Mayer's nephew Leopold de Rothschild (1845-1917) was his obvious successor in the field of horse racing. He had become a keen race-goer during his college days at Cambridge, with regular trips to Newmarket. The more desperately his mother urged him to study 'something - drawing, painting, music, languages' - the more his interests turned elsewhere, principally to the turf.6 Leo had inherited several houses and estates - 5 Hamilton Place in London and Gunnersbury to the west of the capital from his father, Lionel, and Ascott in Buckinghamshire from his uncle. He acquired Palace House in Newmarket, possibly from his father, which became his spiritual home. Here, the Prince of Wales often stayed with him along with many prominent figures of the day.

Southcourt Stud
Entrance to Southcourt Stud stables, 1896
Sir Bevys
Sir Bevys won the Derby for Lionel and Leopold
1896 Derby
1896 Derby: St. Frusquin loses by a neck
Leopold took over the running of his father's stud at Gunnersbury in 1879, the year of his father's death, before moving it to his own estate at Ascott. It became the Southcourt Stud farm, near Leighton Buzzard, from where many winners were bred. Leopold bred for his own private stable rather than for the public sale ring and although he won big prizes on the racecourse it is likely that his hobby cost him more than he received in the form of prize money. His trainers included Tom Cannon, his son Tom Cannon jnr, Joseph Hayhoe and John Watson. Hayhoe had previously trained Favonius and Hannah.

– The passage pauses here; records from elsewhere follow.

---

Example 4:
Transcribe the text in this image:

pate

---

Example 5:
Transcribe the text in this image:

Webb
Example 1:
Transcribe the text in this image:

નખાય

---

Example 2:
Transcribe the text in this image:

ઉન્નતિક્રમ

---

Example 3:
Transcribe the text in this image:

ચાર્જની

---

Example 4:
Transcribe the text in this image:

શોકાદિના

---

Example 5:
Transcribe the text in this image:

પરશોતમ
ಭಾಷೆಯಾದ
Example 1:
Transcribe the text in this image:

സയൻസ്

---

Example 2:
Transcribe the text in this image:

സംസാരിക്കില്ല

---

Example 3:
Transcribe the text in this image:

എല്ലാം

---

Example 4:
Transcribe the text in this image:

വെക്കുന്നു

Leopold registered the Rothschild colours of dark blue vest and yellow cap in 1879 in his name. He was renowned for his keen participation in the sport and made no pretence of concealing his delights and disappointments. An easily-recognizable figure at the racecourse, his emotions endeared him to the public.

Leopold's racing career began gloriously, even if it was really his father's victory. In 1879, not long before Lionel died, an unknown horse named Sir Bevys won the Epsom Derby. It transpired that the owner, a 'Mr Acton', was actually Leopold de Rothschild who had entered one of his father's horses in the race. Following Lionel's death, Leopold raced the horses in his own name. It was rumoured that Leopold won nearly £50,000 on this particular race, owing to a few bets made at heavy odds.

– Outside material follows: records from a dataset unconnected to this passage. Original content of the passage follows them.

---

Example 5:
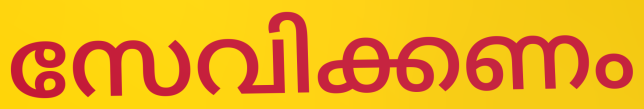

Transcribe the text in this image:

സേവിക്കണം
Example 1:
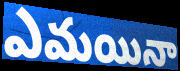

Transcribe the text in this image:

ఎమయినా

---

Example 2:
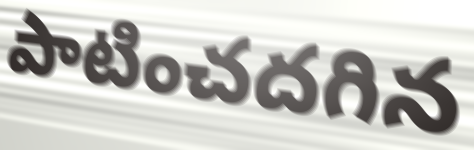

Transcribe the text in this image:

పాటించదగిన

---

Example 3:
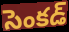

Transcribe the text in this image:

సెంకడ్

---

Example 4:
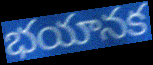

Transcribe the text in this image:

భయానక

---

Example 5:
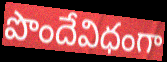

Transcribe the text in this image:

పొందేవిధంగా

Leopold's next great hope for the Derby was not until 1896, when his horse, St Frusquin, entered the race as favourite. But after a close race, St Frusquin was beaten by a neck by the Prince of Wales's horse, Persimmon. At their next meeting St Frusquin was the victor; but his nerve failed in training for the St Leger and so there was not to be the eagerly awaited public rematch. In tribute to the horse, Marie, Leopold's wife, had a silver model cast of him by Fabergé for Leopold's 67th birthday. Twelve smaller bronze figures were made for friends. Despite St Frusquin's uneven performance, Leopold headed the list of winning owners in 1896, with some £46,766 to his credit.

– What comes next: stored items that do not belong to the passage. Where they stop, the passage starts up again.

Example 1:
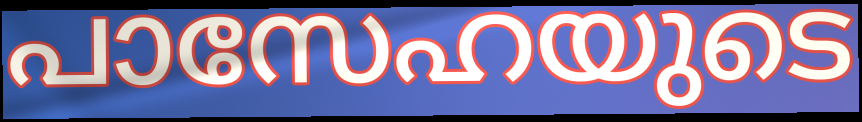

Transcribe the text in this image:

പാസേഹയുടെ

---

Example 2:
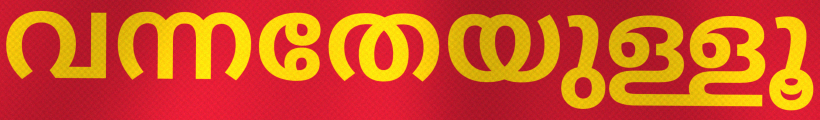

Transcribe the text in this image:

Leopold was to win the Derby for a second time in 1904 with St Amant, son of St Frusquin. The race was a memorable one for the terrific thunderstorm which took place during the race. It is reported that Leopold rushed out to meet the winner and "...led him in with beaming face, unconscious of the diluvian rain which in a few seconds drenched him to the skin."7

In a career spanning thirty-eight years, the only classics which eluded Leopold were the Thousand Guineas and the Oaks. At his death, in 1917, it was estimated that his winnings totalled £367,434 with 851 races won. The sporting press devoted pages to his achievements, describing him as a 'munificent turf patron.'

Palace House stableyard
Palace House stableyard, Newmarket, 1890s
Leopold's son, Anthony (1887-1961) inherited Palace House in 1917. Following the Second World War, under an arrangement with the Jockey Club it was used by the Royal family as a racing residence. More recently, the property was acquired by the local District Council who renovated the original 17th-century part of the house. Palace House is now Newmarket's Tourist Information Centre and exhibition rooms.

In the twenty-first century, the Rothschild family is still very much involved in horse-racing and breeding. Southcourt Stud is still owned and run by a direct descendant of Leopold de Rothschild, and training grounds at Newmarket are still retained by other members of the family.